California gay marriage ban nears US Supreme Court
Backers of California's same-sex marriage ban say they will appeal to US Supreme Court, opening up the chance of a binding ruling on the issue.
The move comes after a US federal appeal court declined to reconsider its earlier decision striking down the ban.
Gay marriage supporters also welcomed the news.
Last week, another appeal court declared unconstitutional part of a federal law that bans recognition of same-sex marriage.
The timing of both cases means it is possible they will be heard together at the Supreme Court, although new cases are not likely to be heard until October.

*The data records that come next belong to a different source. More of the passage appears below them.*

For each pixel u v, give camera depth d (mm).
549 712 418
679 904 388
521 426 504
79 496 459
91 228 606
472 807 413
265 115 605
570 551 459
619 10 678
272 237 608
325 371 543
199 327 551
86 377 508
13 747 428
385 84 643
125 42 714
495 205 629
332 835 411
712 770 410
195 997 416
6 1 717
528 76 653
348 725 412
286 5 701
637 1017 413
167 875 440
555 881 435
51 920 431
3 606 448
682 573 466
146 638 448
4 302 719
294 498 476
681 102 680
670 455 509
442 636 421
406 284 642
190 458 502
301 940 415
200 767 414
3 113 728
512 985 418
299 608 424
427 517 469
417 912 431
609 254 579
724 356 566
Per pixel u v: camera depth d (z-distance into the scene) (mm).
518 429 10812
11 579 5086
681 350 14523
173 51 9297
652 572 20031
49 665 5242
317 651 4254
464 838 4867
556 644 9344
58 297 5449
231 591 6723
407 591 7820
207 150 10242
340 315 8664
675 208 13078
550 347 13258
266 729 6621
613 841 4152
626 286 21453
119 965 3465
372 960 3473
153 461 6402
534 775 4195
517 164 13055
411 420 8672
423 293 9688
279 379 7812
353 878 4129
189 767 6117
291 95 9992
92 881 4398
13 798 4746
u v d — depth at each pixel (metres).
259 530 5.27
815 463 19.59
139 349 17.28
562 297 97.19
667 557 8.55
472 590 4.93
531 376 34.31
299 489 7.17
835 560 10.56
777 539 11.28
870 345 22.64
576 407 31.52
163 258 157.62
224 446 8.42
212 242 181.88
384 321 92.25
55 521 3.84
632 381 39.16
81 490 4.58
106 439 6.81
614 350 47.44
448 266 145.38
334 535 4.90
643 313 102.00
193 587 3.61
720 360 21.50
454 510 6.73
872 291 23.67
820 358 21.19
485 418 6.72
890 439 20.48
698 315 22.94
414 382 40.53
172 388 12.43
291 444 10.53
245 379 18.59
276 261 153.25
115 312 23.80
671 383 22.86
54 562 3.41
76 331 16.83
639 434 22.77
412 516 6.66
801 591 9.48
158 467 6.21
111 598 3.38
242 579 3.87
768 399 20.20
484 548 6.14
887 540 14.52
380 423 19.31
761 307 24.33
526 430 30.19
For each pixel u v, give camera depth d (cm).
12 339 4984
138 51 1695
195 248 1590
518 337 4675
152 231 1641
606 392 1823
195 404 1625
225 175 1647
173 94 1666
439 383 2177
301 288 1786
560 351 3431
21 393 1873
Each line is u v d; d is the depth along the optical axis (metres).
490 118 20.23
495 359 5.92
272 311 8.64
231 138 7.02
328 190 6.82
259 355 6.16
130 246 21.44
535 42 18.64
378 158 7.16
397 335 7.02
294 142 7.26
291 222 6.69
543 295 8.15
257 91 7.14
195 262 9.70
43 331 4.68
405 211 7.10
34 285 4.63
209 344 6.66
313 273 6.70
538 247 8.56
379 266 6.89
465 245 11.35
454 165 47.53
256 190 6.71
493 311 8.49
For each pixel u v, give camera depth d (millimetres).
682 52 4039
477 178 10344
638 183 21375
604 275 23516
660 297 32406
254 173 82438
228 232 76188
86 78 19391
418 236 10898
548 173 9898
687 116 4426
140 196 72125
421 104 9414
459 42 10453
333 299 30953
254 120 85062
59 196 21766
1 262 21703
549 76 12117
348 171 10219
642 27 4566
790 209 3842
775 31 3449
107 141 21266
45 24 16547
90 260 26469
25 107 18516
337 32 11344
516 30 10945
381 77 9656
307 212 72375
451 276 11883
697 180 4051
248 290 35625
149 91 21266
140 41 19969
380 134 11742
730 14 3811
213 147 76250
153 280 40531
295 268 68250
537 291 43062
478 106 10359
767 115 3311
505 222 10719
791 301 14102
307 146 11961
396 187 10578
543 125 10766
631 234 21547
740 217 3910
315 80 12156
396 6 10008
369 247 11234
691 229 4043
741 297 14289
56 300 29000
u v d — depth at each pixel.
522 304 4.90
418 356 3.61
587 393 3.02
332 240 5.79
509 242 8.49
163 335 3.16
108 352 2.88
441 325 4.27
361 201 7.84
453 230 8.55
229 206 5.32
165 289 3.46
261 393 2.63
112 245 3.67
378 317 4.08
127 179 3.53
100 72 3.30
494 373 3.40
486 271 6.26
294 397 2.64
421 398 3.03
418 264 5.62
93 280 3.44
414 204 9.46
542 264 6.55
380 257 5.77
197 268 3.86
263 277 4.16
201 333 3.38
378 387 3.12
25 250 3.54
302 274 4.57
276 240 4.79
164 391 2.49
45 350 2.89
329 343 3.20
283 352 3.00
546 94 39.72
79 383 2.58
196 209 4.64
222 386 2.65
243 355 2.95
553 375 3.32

Andrew Pugno, a lawyer for the ban's sponsors, said they would "promptly file our appeal to the nation's highest court".
"Our case has entered the final chapter," said Chad Griffin, president of American Foundation for Equal Rights, which is funding the effort to overturn the ban.
Same-sex marriages were briefly legal in California before a statewide referendum in 2008, known as Proposition 8.
The US 9th Circuit Court of Appeals ruled in February that California's "Prop 8" ban discriminated against gays and lesbians by removing an existing right, but limited its decision to California.
Backers had appealed to have their case heard in a wider panel in the appeals court, but were denied.
Same-sex marriage is legal in eight states and the District of Columbia, but has been expressly banned in many other states.